Es ist tatsächlich nur ein kurzes lucidum intervallum, in dem jene Eigendynamik und Nichtdeterminiertheit aufscheint - ist doch gerade das die gesellschaftstheoretische Herausforderung, die eine kulturalisierende Soziologie wie die von Reckwitz gar nicht recht sehen kann. So rechnen die Lösungsvorschläge von Reckwitz nicht wirklich mit der Eigendynamik politischer, ökonomischer, rechtlicher und nicht zuletzt medialer Logiken. Nur deshalb sehen sie so plausibel aus. Sie tun so, als könne man kulturelle Selbstverpflichtungen dekretieren, als könnten sich Lebensformen durch guten Willen ändern - und treffen so das Selbstbild genau jenes Milieus, an dem die Diagnose ansetzt, welche eben dieses Milieu so beeindruckt. Als Begriff von Gesellschaft bleibt dann nur die Common-Sense-Idee des "Wir alle", bestimmt durch von allen geteilte Regeln.
So stellt man sich Gesellschaftsdesign vielleicht als kreativwirtschaftlichen Akt vor, aber soziologisch kann das nicht überzeugen.

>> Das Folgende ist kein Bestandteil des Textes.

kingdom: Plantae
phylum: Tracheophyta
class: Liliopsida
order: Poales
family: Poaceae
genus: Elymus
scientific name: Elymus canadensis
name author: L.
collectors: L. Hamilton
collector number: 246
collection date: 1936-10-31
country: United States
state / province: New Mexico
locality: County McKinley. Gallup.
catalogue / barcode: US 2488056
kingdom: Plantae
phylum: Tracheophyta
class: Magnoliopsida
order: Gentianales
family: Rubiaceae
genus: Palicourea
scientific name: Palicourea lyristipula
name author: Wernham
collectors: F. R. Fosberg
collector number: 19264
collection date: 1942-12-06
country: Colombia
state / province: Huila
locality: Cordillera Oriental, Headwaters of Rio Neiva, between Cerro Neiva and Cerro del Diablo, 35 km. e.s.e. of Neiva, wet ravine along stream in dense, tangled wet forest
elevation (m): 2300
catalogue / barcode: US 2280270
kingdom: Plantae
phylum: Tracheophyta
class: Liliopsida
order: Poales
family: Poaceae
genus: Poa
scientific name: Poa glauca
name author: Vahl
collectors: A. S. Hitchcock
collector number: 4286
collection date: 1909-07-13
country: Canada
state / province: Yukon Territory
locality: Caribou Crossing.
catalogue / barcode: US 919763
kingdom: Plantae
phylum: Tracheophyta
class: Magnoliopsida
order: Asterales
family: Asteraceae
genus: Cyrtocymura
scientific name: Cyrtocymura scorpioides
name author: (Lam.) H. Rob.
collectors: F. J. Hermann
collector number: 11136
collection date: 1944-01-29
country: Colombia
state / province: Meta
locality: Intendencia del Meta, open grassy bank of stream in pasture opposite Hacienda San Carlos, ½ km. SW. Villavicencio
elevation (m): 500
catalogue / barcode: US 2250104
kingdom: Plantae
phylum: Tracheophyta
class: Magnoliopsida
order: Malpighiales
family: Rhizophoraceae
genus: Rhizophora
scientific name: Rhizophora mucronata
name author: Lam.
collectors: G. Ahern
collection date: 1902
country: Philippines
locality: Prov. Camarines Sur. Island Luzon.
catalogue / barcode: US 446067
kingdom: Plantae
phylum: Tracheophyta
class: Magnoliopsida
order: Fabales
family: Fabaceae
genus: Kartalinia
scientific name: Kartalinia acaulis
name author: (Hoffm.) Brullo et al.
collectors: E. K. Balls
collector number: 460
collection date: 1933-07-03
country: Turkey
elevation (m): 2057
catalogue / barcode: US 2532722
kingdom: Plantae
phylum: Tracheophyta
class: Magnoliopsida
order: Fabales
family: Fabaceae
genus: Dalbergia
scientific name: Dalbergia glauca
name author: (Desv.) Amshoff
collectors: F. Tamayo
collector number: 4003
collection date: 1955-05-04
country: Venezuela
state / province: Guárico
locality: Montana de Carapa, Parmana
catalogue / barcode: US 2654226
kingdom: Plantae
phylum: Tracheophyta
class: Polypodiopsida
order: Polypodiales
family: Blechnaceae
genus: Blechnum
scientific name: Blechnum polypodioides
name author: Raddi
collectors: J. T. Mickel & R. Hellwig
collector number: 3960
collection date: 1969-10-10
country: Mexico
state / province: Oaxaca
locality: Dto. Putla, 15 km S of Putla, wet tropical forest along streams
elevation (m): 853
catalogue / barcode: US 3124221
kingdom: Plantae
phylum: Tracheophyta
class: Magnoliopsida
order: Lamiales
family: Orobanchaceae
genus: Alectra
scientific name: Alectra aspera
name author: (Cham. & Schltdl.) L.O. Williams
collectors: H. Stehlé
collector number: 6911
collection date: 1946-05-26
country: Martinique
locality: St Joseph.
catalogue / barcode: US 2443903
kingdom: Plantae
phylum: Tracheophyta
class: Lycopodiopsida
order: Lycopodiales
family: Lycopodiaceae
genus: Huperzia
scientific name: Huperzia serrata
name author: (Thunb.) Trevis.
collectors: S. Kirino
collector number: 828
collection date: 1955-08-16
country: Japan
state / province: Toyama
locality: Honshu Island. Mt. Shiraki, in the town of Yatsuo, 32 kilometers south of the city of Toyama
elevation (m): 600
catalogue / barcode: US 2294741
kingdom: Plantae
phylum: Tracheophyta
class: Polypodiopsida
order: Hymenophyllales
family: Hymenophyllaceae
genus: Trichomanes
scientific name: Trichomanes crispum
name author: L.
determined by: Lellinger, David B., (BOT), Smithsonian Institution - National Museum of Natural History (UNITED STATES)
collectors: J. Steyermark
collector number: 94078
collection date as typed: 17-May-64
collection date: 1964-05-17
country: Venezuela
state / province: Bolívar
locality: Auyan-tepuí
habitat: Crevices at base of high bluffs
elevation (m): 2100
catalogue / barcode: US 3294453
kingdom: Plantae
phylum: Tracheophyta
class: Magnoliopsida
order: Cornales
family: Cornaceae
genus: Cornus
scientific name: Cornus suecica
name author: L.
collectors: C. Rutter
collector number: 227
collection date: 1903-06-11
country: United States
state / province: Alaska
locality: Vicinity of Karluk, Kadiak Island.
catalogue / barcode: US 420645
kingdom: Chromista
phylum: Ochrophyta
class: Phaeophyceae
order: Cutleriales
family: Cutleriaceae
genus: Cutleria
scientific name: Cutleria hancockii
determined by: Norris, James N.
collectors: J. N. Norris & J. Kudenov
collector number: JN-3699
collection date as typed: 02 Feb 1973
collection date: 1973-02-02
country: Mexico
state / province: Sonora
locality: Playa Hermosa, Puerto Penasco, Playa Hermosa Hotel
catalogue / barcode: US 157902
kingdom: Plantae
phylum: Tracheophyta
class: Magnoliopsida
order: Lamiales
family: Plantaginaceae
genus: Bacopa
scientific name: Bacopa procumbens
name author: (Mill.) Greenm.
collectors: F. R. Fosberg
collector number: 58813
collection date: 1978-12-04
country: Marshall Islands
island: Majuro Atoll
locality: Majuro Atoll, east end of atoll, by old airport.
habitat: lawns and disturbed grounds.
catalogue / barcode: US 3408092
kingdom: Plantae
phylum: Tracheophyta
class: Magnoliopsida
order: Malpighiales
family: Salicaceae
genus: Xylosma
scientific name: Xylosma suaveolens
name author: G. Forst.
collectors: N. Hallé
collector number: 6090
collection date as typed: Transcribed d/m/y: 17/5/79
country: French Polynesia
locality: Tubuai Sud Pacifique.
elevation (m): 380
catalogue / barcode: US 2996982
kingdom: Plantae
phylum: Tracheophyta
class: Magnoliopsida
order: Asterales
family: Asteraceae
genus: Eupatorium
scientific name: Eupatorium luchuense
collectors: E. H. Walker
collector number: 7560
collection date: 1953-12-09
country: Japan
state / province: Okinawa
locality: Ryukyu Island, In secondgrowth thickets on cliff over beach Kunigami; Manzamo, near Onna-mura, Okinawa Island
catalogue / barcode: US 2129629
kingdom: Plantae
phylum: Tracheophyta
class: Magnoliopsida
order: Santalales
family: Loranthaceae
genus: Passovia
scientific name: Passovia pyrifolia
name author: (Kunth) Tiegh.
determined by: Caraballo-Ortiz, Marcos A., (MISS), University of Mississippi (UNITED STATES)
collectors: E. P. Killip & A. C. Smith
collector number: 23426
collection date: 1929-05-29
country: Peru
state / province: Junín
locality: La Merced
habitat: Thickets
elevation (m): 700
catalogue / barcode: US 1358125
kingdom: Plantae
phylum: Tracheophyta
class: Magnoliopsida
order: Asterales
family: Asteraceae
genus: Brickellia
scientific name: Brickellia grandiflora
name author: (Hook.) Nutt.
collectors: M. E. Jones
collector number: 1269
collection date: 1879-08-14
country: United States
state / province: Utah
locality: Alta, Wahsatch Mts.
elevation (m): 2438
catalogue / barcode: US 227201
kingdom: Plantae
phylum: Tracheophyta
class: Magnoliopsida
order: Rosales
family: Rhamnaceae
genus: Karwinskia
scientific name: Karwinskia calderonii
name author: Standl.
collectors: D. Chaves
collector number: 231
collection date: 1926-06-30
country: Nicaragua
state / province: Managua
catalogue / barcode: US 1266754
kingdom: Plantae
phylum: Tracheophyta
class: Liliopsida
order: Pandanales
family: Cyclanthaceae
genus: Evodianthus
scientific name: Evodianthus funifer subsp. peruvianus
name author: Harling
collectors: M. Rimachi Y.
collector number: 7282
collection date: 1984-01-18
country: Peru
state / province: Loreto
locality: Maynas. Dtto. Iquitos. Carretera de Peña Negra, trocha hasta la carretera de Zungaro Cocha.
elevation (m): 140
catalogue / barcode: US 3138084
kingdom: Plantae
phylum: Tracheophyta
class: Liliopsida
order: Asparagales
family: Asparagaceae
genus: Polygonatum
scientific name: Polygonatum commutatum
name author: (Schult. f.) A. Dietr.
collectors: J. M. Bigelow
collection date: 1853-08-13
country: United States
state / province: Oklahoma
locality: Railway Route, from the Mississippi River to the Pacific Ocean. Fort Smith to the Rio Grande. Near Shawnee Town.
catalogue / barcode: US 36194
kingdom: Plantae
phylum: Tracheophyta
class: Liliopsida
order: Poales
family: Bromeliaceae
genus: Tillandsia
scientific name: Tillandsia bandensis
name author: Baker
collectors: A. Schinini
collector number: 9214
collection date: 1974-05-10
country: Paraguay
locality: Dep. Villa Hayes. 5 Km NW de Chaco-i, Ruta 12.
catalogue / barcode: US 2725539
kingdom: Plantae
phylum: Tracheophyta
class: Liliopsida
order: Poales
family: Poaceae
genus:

Von der Eigendynamik und Nichtregierbarkeit einer funktional differenzierten, dezentralen, bisweilen steuerungsresistenten Gesellschaft wird man vor diesem Hintergrund eher überrascht werden. Selbsterschöpfung ist dann geradezu vorprogrammiert.
ARMIN NASSEHI
Andreas Reckwitz:
"Das Ende der Illusionen". Politik, Ökonomie und
Kultur in der Spätmoderne.
Suhrkamp Verlag, Berlin 2019. 305 S., br.